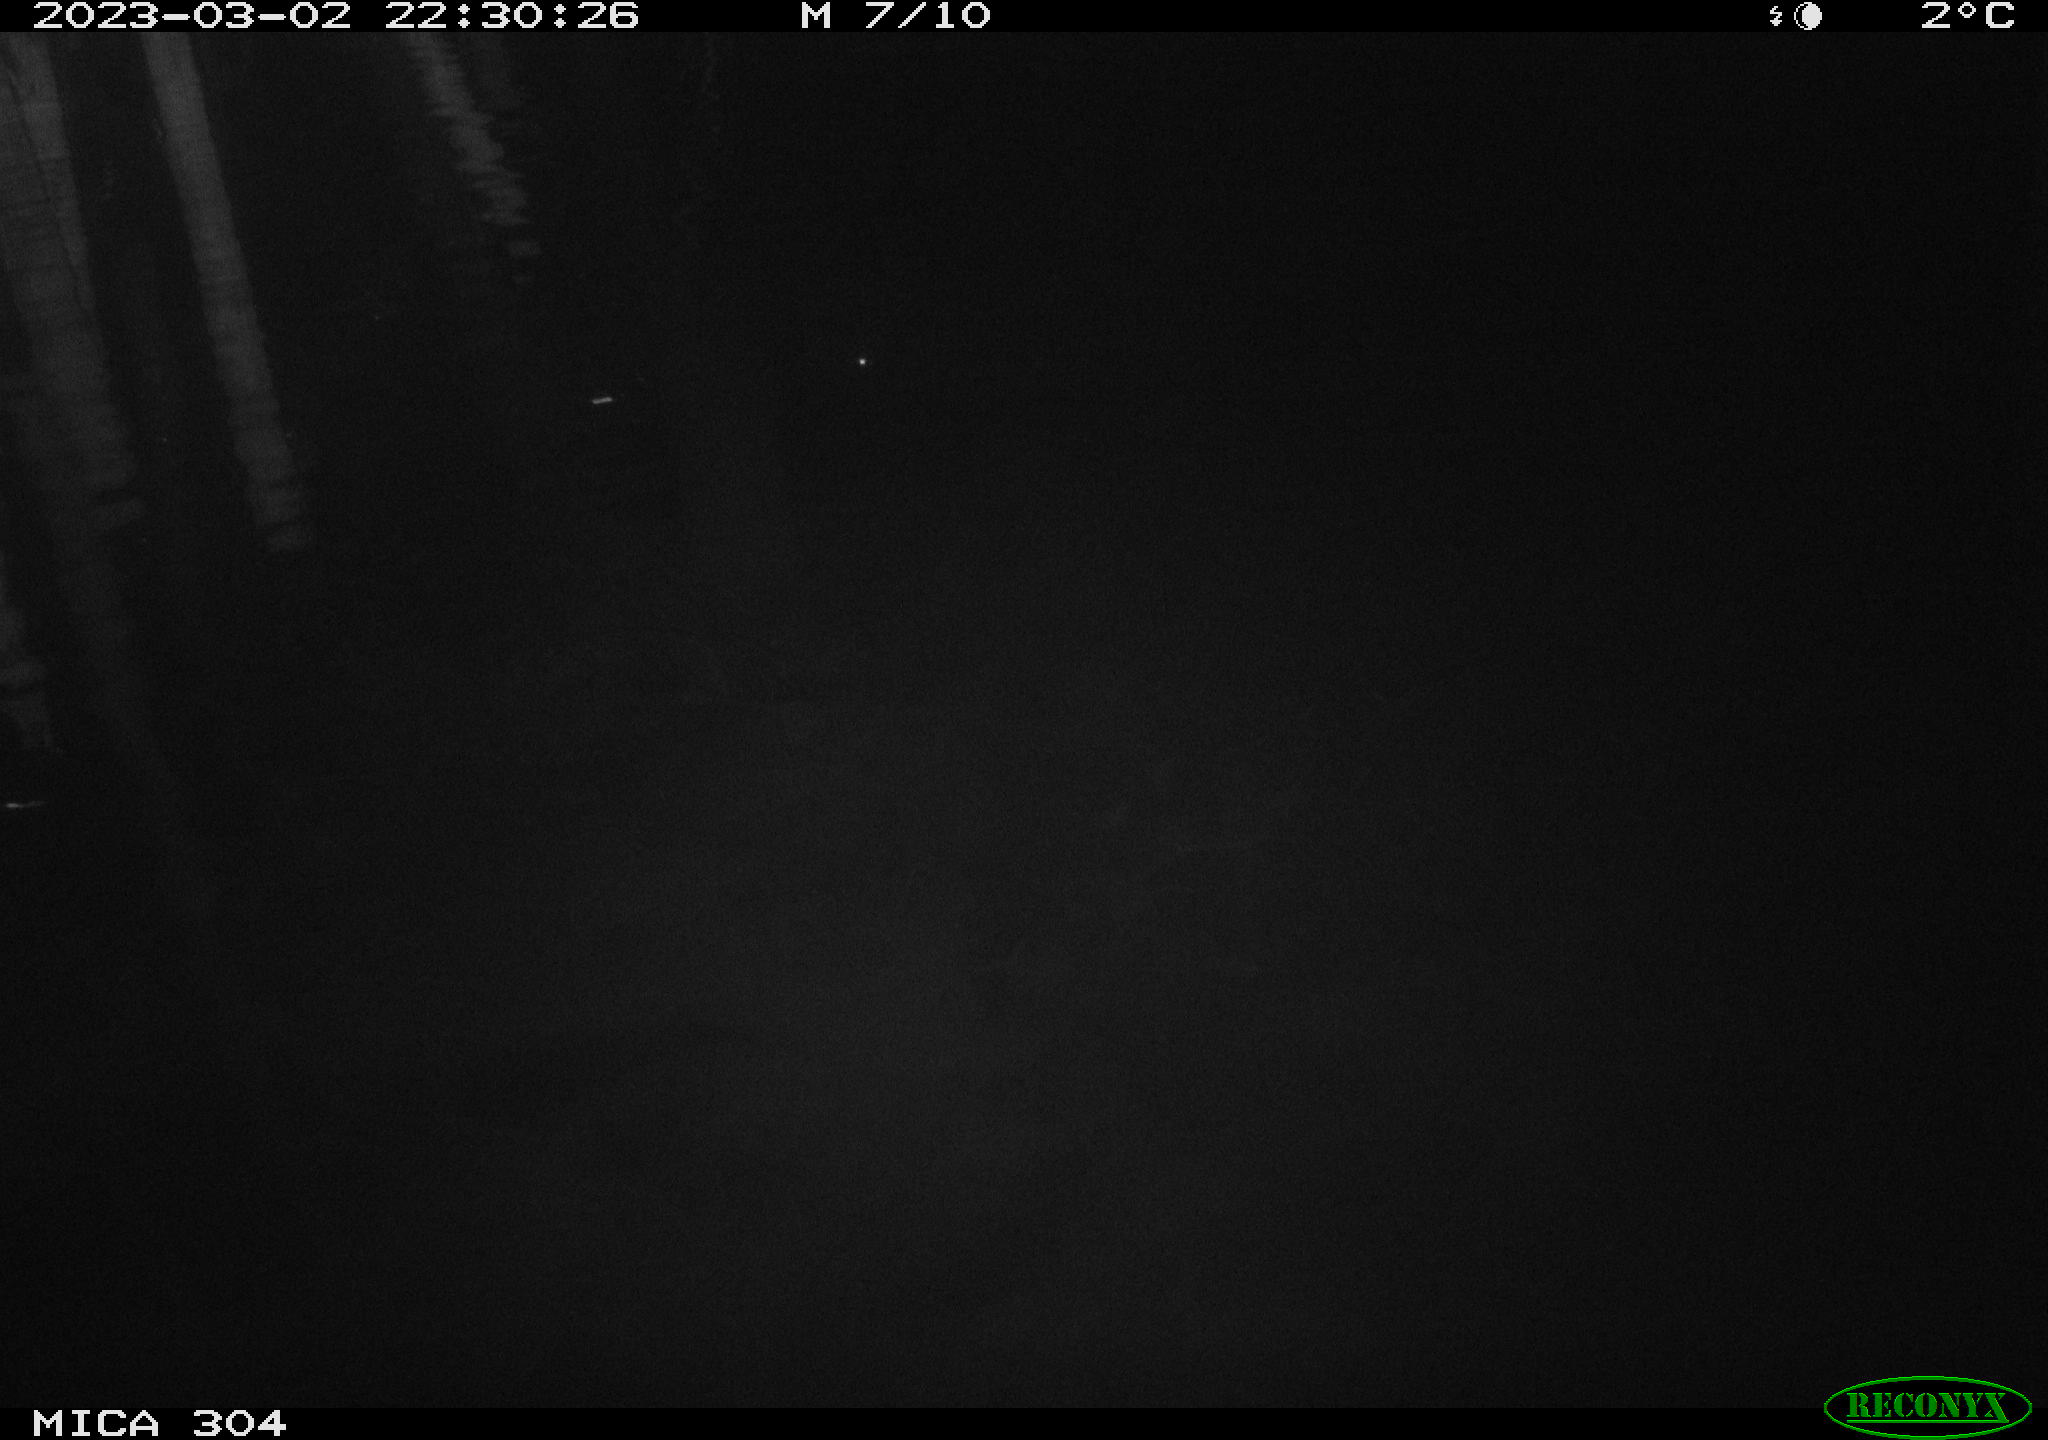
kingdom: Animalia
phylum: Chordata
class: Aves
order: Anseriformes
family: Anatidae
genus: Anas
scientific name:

### GIVEN REQUEST
Reproduce each line of the material above word for word, but leave out the pictures.

### OUTPUT
kingdom: Animalia
phylum: Chordata
class: Aves
order: Anseriformes
family: Anatidae
genus: Anas
scientific name:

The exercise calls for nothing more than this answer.